Isra didn’t know what to do with her conflicting thoughts, didn’t know how to fix her life. If she were a character in one of her books, what would she be expected to do? Stand up to Adam? How, when she had a handful of children depending on her in a foreign place, with nowhere to go? Isra resented her books in these moments when she thought about the limits of her life and how easy courage seemed when you boiled it down to a few words on paper.

You can’t compare your life to fiction, a voice inside her head whispered. In the real world, a woman belongs at home. Mama was right all along.

But Isra wasn’t entirely convinced. As much as she tried to console herself with these thoughts, inside her a flicker of hope had been reignited. The hope that perhaps, she, Isra, deserved a better life than the one she had, as far-fetched as that hope seemed.

Some days she believed she could actually achieve this life if she tried. Hadn’t the characters in her books struggled, too? Hadn’t they stood up for themselves? Hadn’t they been weak and powerless, too? Wasn’t it true that she had as much control over her life as they had? Perhaps she too had a chance to be happy. But just as quickly as these thoughts came, they went, leaving Isra overwhelmed with hopelessness. She couldn’t possibly take control of her life. And it wasn’t Adam’s fault but her own. It was her fault for asking Sarah to bring her books, for reading them obsessively in this way. She was to blame for raising her expectations of the world, for not focusing on Adam and her daughters instead, for dreaming and wanting too much. Or maybe it was her books’ fault for turning her mind the way they had. For tempting her to disobey Mama as a young girl, to believe in love and happiness, and now, for taunting her over her greatest weakness: that she had no control over her own life.

But despite the war inside her mind, Isra couldn’t part with her books. Each night she read by the window. She decided she would rather go on living conflicted with books by her side than be tormented all alone.

“I have some books for you,” Sarah whispered to Isra one evening as they cooked dinner together.
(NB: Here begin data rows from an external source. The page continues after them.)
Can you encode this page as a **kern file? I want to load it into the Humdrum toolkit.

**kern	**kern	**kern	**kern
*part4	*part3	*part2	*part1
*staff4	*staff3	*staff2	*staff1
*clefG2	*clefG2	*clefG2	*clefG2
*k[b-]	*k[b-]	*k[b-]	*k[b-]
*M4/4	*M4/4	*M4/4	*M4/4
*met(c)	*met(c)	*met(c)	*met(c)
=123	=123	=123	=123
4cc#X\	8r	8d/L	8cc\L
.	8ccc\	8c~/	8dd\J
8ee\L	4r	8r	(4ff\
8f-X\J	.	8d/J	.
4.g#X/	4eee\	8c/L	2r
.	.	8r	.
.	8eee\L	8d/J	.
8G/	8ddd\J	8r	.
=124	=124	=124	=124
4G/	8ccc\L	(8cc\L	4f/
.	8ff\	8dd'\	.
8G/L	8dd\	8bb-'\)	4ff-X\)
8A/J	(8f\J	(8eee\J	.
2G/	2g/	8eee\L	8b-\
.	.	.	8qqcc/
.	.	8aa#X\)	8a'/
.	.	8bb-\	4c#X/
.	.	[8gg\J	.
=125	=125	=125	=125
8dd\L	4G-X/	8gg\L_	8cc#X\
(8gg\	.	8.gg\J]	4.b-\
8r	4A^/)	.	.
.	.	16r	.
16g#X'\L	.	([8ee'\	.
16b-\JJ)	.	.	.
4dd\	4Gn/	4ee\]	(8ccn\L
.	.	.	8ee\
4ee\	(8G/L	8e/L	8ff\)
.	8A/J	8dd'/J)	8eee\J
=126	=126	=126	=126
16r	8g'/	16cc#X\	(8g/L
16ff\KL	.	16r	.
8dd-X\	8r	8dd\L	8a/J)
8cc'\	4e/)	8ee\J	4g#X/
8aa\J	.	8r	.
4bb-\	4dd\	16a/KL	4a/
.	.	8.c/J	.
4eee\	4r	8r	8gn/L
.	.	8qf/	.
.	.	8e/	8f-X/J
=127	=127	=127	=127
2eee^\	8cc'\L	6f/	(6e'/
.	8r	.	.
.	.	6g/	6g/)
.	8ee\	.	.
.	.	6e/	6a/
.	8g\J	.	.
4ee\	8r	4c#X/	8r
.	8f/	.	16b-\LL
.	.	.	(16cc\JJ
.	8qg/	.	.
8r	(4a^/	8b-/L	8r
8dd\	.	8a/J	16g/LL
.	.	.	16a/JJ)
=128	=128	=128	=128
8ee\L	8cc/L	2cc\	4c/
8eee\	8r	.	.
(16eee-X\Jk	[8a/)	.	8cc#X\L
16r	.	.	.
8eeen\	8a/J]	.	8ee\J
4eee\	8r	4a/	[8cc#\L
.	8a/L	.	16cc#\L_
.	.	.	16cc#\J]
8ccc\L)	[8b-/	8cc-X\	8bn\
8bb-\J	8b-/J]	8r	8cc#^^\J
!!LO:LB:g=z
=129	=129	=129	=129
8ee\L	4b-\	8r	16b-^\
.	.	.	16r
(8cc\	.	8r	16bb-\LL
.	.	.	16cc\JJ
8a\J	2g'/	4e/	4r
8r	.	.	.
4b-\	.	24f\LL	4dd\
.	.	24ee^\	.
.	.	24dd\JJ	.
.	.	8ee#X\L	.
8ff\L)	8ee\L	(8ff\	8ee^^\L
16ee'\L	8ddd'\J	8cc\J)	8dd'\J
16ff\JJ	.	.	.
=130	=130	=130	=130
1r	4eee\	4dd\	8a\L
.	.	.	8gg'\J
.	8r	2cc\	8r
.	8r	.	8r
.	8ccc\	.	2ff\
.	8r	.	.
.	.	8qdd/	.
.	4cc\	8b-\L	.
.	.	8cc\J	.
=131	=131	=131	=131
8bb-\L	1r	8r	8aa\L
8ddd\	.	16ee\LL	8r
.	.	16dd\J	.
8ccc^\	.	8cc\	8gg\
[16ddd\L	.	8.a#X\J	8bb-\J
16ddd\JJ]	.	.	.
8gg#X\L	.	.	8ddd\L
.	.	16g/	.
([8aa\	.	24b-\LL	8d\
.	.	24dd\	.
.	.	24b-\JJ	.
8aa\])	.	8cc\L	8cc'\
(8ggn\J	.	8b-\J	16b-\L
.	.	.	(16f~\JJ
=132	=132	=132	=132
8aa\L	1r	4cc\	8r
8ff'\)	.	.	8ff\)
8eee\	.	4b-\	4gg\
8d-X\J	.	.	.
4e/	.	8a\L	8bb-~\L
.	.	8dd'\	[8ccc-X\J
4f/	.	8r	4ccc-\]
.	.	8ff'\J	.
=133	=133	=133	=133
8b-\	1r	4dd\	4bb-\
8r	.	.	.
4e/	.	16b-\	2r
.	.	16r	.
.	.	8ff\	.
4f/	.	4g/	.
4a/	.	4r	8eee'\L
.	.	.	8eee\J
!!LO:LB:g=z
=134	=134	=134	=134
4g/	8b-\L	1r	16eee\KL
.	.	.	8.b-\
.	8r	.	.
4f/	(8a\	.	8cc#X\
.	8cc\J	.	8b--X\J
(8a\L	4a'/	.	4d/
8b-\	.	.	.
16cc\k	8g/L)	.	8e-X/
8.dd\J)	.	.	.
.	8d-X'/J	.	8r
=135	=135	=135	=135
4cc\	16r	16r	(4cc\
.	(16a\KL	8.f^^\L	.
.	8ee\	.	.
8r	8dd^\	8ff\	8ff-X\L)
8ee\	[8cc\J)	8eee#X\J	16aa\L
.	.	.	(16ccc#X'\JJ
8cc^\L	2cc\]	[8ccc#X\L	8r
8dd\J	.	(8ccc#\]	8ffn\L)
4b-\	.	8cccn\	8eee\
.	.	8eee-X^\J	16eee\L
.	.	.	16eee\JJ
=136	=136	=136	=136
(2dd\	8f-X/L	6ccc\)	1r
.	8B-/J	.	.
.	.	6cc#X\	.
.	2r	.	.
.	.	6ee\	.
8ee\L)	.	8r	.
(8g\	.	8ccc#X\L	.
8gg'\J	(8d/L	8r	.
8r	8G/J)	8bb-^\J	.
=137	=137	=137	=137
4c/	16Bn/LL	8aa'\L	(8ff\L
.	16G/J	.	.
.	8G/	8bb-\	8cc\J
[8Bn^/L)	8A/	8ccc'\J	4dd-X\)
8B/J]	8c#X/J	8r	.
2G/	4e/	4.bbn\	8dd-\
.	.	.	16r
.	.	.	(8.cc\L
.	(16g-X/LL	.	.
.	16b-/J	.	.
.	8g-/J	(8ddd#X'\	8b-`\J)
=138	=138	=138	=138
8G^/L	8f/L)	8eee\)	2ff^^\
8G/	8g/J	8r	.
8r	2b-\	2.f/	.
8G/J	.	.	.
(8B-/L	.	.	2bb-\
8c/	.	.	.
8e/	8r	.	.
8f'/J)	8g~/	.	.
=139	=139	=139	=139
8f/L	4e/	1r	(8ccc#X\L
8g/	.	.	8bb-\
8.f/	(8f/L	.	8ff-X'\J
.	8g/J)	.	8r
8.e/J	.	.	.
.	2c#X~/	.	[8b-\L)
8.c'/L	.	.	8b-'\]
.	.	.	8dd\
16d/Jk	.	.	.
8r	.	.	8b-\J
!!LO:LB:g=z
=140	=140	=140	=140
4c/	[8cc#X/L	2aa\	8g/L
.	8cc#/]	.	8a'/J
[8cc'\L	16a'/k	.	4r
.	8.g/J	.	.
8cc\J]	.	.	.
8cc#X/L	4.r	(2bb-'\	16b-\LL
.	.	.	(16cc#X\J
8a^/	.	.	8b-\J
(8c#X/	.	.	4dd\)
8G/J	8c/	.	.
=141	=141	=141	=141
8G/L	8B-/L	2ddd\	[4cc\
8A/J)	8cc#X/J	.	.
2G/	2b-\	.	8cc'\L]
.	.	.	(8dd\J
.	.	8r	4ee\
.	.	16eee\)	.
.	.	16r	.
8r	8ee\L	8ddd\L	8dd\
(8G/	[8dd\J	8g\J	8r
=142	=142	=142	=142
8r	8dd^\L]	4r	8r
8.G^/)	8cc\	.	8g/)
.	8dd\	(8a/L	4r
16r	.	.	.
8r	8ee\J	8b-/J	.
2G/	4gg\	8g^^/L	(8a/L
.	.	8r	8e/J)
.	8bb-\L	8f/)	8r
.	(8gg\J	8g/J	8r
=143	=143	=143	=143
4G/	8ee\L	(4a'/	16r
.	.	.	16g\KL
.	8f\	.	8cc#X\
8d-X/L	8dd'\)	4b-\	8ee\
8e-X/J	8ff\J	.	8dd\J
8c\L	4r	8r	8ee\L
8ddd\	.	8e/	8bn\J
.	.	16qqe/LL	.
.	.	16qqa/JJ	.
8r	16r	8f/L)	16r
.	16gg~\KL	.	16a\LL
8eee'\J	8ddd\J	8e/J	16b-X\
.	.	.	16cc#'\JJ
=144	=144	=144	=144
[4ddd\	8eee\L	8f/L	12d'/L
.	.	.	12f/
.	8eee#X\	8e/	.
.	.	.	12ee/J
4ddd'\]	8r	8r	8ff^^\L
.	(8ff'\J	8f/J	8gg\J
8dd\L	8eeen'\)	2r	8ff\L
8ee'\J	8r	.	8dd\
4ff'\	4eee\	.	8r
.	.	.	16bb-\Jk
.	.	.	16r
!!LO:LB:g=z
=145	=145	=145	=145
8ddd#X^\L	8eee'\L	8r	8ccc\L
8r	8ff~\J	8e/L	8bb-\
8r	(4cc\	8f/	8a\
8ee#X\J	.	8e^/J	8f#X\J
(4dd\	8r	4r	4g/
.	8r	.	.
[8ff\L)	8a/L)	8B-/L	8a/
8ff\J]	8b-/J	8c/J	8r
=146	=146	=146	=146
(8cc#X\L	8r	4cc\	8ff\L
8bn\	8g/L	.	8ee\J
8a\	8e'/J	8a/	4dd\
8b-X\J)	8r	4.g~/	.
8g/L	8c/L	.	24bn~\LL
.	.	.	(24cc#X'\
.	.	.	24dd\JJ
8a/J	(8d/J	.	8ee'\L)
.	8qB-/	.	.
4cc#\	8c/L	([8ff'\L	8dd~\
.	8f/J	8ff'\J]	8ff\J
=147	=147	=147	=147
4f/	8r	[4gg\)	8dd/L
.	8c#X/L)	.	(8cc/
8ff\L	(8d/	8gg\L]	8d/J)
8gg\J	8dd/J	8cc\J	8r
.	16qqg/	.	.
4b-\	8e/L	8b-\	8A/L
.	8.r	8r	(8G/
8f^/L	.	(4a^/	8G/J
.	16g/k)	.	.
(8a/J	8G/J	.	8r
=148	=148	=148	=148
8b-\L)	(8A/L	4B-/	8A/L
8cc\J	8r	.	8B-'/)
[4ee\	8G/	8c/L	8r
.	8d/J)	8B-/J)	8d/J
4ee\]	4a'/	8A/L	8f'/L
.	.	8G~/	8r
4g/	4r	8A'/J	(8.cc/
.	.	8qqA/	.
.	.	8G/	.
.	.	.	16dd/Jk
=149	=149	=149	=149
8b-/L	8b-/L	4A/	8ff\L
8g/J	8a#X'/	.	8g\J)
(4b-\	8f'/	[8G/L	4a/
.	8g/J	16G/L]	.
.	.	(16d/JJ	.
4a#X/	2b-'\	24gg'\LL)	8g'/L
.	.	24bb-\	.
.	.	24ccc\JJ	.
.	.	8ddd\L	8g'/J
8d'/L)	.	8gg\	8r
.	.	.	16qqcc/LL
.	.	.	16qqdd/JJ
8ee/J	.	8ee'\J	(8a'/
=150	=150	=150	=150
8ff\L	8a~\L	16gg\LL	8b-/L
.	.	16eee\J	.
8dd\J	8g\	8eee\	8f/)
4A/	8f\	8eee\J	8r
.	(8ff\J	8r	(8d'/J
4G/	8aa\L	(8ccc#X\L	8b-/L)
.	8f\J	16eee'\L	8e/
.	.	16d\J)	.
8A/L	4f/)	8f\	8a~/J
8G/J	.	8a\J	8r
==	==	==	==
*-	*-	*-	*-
As the sun set, the windows darkened, and Fareeda retreated to the sala to watch her favorite Turkish soap opera, Isra and Sarah roasted vegetables, simmered stews, and prepared assortments of hummus, baba ghanoush, and tabbouleh. Sometimes Nadine would enter the kitchen to find them whispering together, and to their relief, she would join Fareeda in the sala. In these private moments, as they lingered near the stove, wrapped in a blanket of steam, the savory smell of allspice thickening the air, Isra would feel her heart swell.

Lately, Sarah had been sneaking into the basement a few times a week after dinner with a handful of books she had brought home for Isra. In the past, on nights like this one, Isra would have put her daughters to sleep and spent the evening gazing out the basement window until Adam came home. But now she waited up for Sarah, eager to see which books she’d brought. Some nights they would even read together. Last week they’d rushed through Pride and Prejudice in four nights so Sarah could write an essay on it for her English class. They’d sat together on Isra’s bed, knees grazing, the book like a warm fire between them.